Geographic barriers and limited availability of cancer specialists may influence early prostate cancer treatment options for rural men. This study compares receipt of different early prostate cancer treatments between rural and urban patients.

METHODS

Using 2004-2006 SEER Limited-Use Data, 51,982 early prostate cancer patients were identified (T1c, T2a, T2b, T2c, T2NOS; no metastases) who were most likely to benefit from definitive treatment (< 75 years old, Gleason score < 8, PSA ≤ 20). Definitive treatment included radical prostatectomy, daily external beam radiation for 5 to 8 weeks, brachytherapy, or combination external beam radiation/brachytherapy.

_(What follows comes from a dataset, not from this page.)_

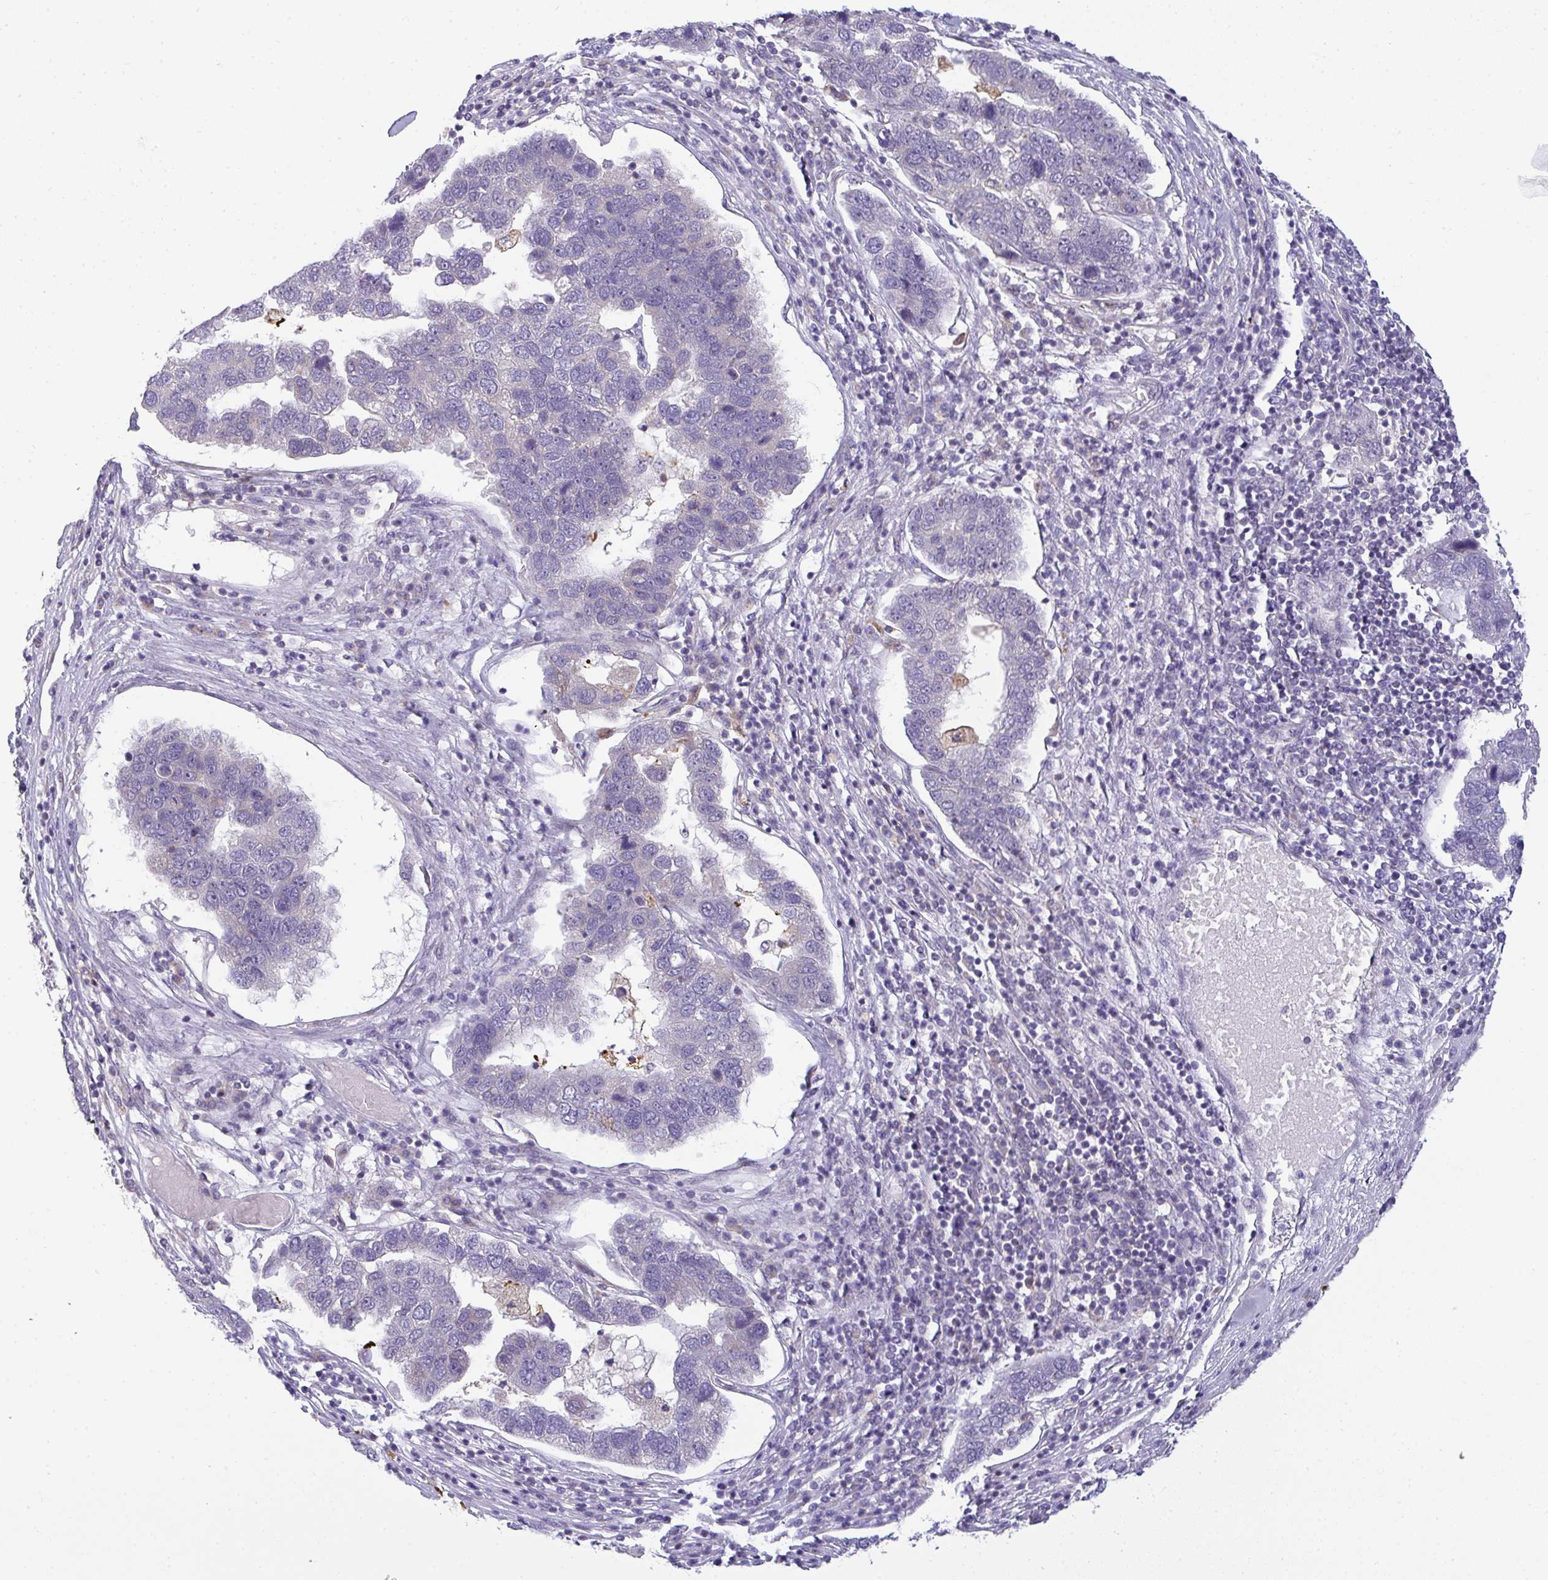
{"staining": {"intensity": "negative", "quantity": "none", "location": "none"}, "tissue": "pancreatic cancer", "cell_type": "Tumor cells", "image_type": "cancer", "snomed": [{"axis": "morphology", "description": "Adenocarcinoma, NOS"}, {"axis": "topography", "description": "Pancreas"}], "caption": "IHC micrograph of neoplastic tissue: human pancreatic cancer stained with DAB (3,3'-diaminobenzidine) demonstrates no significant protein expression in tumor cells. (DAB (3,3'-diaminobenzidine) IHC visualized using brightfield microscopy, high magnification).", "gene": "SRRM4", "patient": {"sex": "female", "age": 61}}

Adjusted definitive treatment rates were calculated by rural–urban residence overall, and for different sociodemographic and cancer characteristics, and different states based on logistic regression analyses, using general estimating equation methods to account for clustering by county.

RESULTS

Adjusted definitive treatment rates were lower for rural (83.7%) than urban (87.1%) patients with early-stage prostate cancer (P ≤ .01). Rural men were more likely than urban men to receive nondefinitive surgical treatment and no initial treatment. The lowest definitive treatment rates were among rural subgroups: 70 to 74 years (73.9%), African Americans (75.6%), American Indians/Alaska Natives (77.8%), single/separated/divorced (76.8%), living in New Mexico (69.3%), and living in counties with persistent poverty (79.6%).

CONCLUSIONS

Between 2004 and 2006, this adjusted analysis found that men who were living in rural areas were less likely to receive definitive treatment for their early-stage prostate cancer than those living in urban areas. Certain rural patient groups with prostate cancer need particular attention to ensure their access to appropriate treatment. Rural providerss, rural health care systems, and cancer advocacy and support organizations should ensure resources are in place so that the most vulnerable rural groups (men between 60 and 74 years of age; African American men; men who are single, separated, or divorced; and men living in rural New Mexico) can make informed prostate cancer treatment choices based on their preferences. Cancer 2013;119:3067—3075. © 2013 American Cancer Society.